Congress Renews and Increases Title IV-B Child Welfare Funds
Congress has reauthorized and expanded Title IV‑B of the Social Security Act, increasing child welfare funding by $75 million annually starting Oct. 2025. The bipartisan overhaul combined proposals from 16 child welfare bills, resulting in the Supporting America’s Children and Families Act. Signed into law on Jan. 4, 2025, the critical legislation aims to make child welfare systems more responsive to the needs of children and families.

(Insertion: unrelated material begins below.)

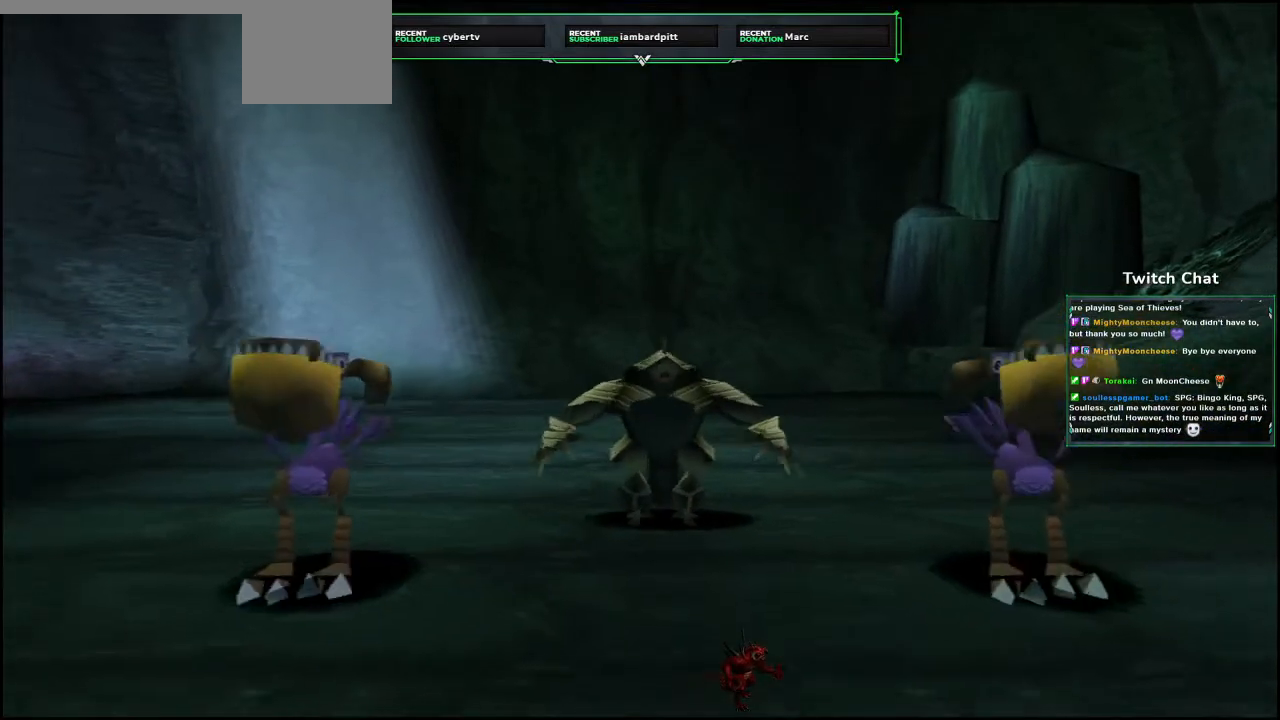
{"dt_ms": 500, "buttons": ["R2"], "left_stick": "center", "right_stick": "center"}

Title IV‑B provides flexible funding for states and tribes to prevent children from entering foster care, support caregivers and strengthen family connections. Lawmakers incorporated feedback from over 200 child welfare organizations and leaders, reauthorizing the law through 2029 with key updates.
What’s New to Title IV‑B?
Youth Voices
Young people in foster care will now have a recognized role in shaping child welfare policies.
Expanded Services
Young adults up to age 26 are now eligible for Title IV‑B services like mental health support.
Basic Needs
Agencies can provide short-term financial support for families to prevent unnecessary child removal due to poverty.
Neglect, often rooted in financial hardship, accounted for 64% of foster care entries in 2023. Providing basic needs support has been shown to reduce child welfare interventions.

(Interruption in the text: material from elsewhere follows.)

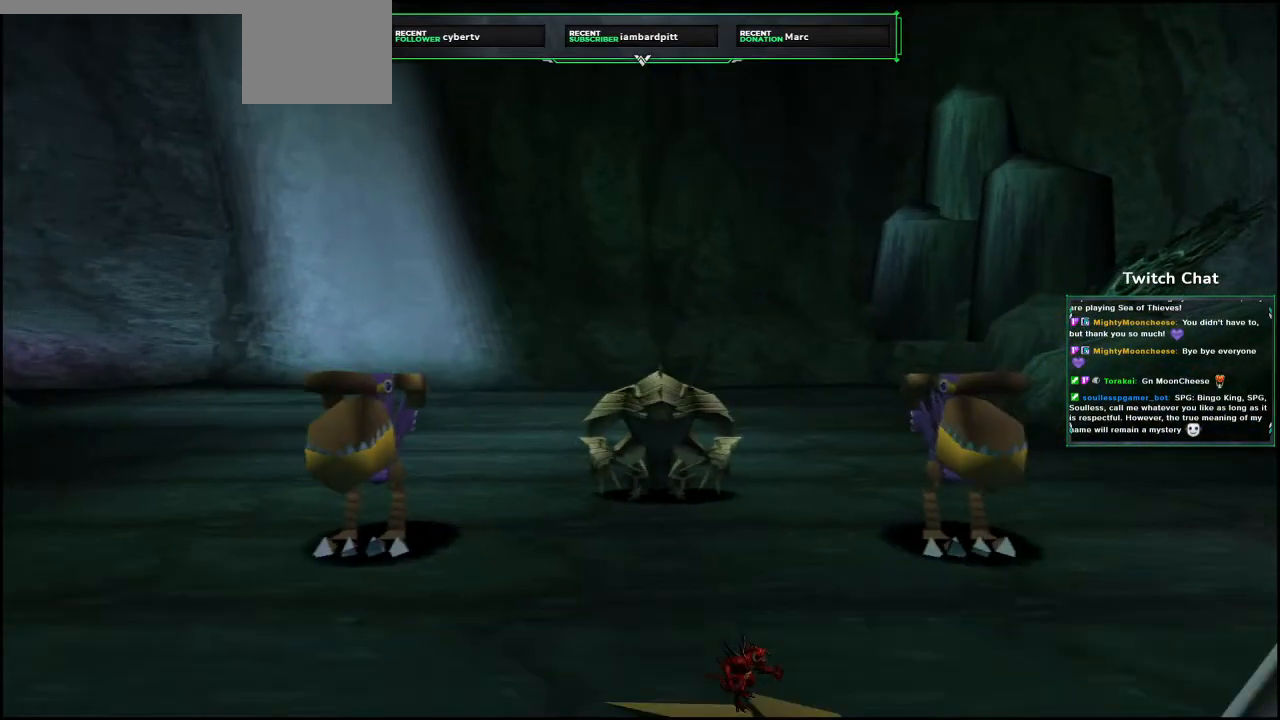
{"dt_ms": 1000, "buttons": [], "left_stick": "center", "right_stick": "right"}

Additional changes in Title IV‑B include:
- enable states and tribes to offer more family support services to try to keep children out of the foster care system, such as addressing substance use and forming family resource centers, peer support and peer mentorship programs;
- develop and evaluate programs that help facilitate and sustain meaningful relationships between children in foster care and their parents who are incarcerated;
- help states address caseworker staffing issues, with funds to recruit, reduce caseloads and provide training and services that increase caseworker retention;
- support research to develop and test innovative family well-being services and interventions that could eventually become eligible for federal reimbursement; and
- establish a requirement for independent legal representation for children and parents when a family must resolve a child welfare allegation.
Strengthening Kinship Care
Title IV‑B bolsters kinship care programs and services that place children with extended family, promoting strong relationships, stability and healthy outcomes. The updated law also:
- clarifies that kinship caregivers are eligible for Title IV‑B support; and
- allocates new funding for kinship navigation programs, which connect caregivers to critical resources and services.
As of 2022, at least 40 states had kinship navigator programs, but only 28 offered them statewide, per the Annie E. Casey Foundation’s Family Ties report.
A Milestone for Child Welfare
For the first time, Title IV‑B mandates that states and tribes consult with those most affected by child welfare policies — youth, parents, foster families and kinship caregivers. Public accountability measures now require states to publish their plans and report on how they incorporate these perspectives, equipping those affected by child welfare to help shape policies and practices.
“For many years, research and data have led the Foundation to recommend key policies and practices reflected in the reauthorization of Title IV‑B, including expanding the definition of youth to age 26, focusing on prevention and the importance of showcasing the needs of people with experience in child welfare,” said Sandra Gasca, vice president for Casey’s Center for Systems Innovation. “We remain committed to supporting efforts that ensure these resources are used to help children, young adults and families thrive.”